> Dataset entries

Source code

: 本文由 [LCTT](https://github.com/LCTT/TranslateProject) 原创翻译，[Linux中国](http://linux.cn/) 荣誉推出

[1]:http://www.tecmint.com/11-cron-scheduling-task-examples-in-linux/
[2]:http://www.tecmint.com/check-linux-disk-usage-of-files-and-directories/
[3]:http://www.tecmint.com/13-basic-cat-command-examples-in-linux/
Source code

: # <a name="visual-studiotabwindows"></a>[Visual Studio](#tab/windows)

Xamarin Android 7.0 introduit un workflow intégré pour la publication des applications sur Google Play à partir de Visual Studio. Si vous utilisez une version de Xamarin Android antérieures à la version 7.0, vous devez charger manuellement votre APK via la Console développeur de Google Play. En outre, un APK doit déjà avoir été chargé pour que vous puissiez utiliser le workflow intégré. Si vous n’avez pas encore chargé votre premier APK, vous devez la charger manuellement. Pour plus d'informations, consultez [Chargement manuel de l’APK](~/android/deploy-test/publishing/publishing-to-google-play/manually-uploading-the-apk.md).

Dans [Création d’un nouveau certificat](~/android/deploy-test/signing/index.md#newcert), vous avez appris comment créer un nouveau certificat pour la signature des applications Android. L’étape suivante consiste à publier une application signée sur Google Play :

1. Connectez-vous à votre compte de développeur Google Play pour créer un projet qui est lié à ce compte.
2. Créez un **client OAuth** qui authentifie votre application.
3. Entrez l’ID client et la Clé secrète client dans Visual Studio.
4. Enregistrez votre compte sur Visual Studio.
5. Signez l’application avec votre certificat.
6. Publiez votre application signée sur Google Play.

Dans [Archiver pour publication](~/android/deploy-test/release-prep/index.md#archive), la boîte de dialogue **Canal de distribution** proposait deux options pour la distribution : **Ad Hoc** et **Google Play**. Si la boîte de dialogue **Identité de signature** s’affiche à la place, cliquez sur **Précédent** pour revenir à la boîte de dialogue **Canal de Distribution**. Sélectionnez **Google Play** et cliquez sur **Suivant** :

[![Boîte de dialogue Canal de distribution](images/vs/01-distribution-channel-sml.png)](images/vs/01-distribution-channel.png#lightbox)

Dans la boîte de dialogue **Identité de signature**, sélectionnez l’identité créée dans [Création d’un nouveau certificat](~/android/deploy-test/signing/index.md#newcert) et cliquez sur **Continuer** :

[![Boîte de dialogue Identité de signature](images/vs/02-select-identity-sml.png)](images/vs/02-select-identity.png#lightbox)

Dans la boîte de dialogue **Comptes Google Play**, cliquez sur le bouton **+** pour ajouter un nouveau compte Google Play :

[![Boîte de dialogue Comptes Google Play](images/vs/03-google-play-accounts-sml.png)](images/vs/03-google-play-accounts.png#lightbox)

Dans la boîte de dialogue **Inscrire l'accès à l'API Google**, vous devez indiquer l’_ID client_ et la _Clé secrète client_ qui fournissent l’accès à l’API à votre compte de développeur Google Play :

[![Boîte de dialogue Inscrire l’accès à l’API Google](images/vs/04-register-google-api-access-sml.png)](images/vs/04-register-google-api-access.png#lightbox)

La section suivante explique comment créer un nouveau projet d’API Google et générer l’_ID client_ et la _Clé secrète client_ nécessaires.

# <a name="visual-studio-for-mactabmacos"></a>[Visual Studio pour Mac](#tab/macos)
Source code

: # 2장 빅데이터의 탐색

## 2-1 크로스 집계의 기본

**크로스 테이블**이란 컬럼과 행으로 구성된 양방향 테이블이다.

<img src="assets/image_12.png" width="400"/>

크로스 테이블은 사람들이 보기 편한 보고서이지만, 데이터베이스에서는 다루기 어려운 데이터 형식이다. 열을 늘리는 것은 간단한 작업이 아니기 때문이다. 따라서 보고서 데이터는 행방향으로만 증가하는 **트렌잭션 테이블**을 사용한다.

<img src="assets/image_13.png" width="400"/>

> Task instructions
Retype the whole of the material word for word.

> Result for this exercise
Source code

: 本文由 [LCTT](https://github.com/LCTT/TranslateProject) 原创翻译，[Linux中国](http://linux.cn/) 荣誉推出

[1]:http://www.tecmint.com/11-cron-scheduling-task-examples-in-linux/
[2]:http://www.tecmint.com/check-linux-disk-usage-of-files-and-directories/
[3]:http://www.tecmint.com/13-basic-cat-command-examples-in-linux/
Source code

: # <a name="visual-studiotabwindows"></a>[Visual Studio](#tab/windows)

Xamarin Android 7.0 introduit un workflow intégré pour la publication des applications sur Google Play à partir de Visual Studio. Si vous utilisez une version de Xamarin Android antérieures à la version 7.0, vous devez charger manuellement votre APK via la Console développeur de Google Play. En outre, un APK doit déjà avoir été chargé pour que vous puissiez utiliser le workflow intégré. Si vous n’avez pas encore chargé votre premier APK, vous devez la charger manuellement. Pour plus d'informations, consultez [Chargement manuel de l’APK](~/android/deploy-test/publishing/publishing-to-google-play/manually-uploading-the-apk.md).

Dans [Création d’un nouveau certificat](~/android/deploy-test/signing/index.md#newcert), vous avez appris comment créer un nouveau certificat pour la signature des applications Android. L’étape suivante consiste à publier une application signée sur Google Play :

1. Connectez-vous à votre compte de développeur Google Play pour créer un projet qui est lié à ce compte.
2. Créez un **client OAuth** qui authentifie votre application.
3. Entrez l’ID client et la Clé secrète client dans Visual Studio.
4. Enregistrez votre compte sur Visual Studio.
5. Signez l’application avec votre certificat.
6. Publiez votre application signée sur Google Play.

Dans [Archiver pour publication](~/android/deploy-test/release-prep/index.md#archive), la boîte de dialogue **Canal de distribution** proposait deux options pour la distribution : **Ad Hoc** et **Google Play**. Si la boîte de dialogue **Identité de signature** s’affiche à la place, cliquez sur **Précédent** pour revenir à la boîte de dialogue **Canal de Distribution**. Sélectionnez **Google Play** et cliquez sur **Suivant** :

[![Boîte de dialogue Canal de distribution](images/vs/01-distribution-channel-sml.png)](images/vs/01-distribution-channel.png#lightbox)

Dans la boîte de dialogue **Identité de signature**, sélectionnez l’identité créée dans [Création d’un nouveau certificat](~/android/deploy-test/signing/index.md#newcert) et cliquez sur **Continuer** :

[![Boîte de dialogue Identité de signature](images/vs/02-select-identity-sml.png)](images/vs/02-select-identity.png#lightbox)

Dans la boîte de dialogue **Comptes Google Play**, cliquez sur le bouton **+** pour ajouter un nouveau compte Google Play :

[![Boîte de dialogue Comptes Google Play](images/vs/03-google-play-accounts-sml.png)](images/vs/03-google-play-accounts.png#lightbox)

Dans la boîte de dialogue **Inscrire l'accès à l'API Google**, vous devez indiquer l’_ID client_ et la _Clé secrète client_ qui fournissent l’accès à l’API à votre compte de développeur Google Play :

[![Boîte de dialogue Inscrire l’accès à l’API Google](images/vs/04-register-google-api-access-sml.png)](images/vs/04-register-google-api-access.png#lightbox)

La section suivante explique comment créer un nouveau projet d’API Google et générer l’_ID client_ et la _Clé secrète client_ nécessaires.

# <a name="visual-studio-for-mactabmacos"></a>[Visual Studio pour Mac](#tab/macos)
Source code

: # 2장 빅데이터의 탐색

## 2-1 크로스 집계의 기본

**크로스 테이블**이란 컬럼과 행으로 구성된 양방향 테이블이다.

<img src="assets/image_12.png" width="400"/>

크로스 테이블은 사람들이 보기 편한 보고서이지만, 데이터베이스에서는 다루기 어려운 데이터 형식이다. 열을 늘리는 것은 간단한 작업이 아니기 때문이다. 따라서 보고서 데이터는 행방향으로만 증가하는 **트렌잭션 테이블**을 사용한다.

<img src="assets/image_13.png" width="400"/>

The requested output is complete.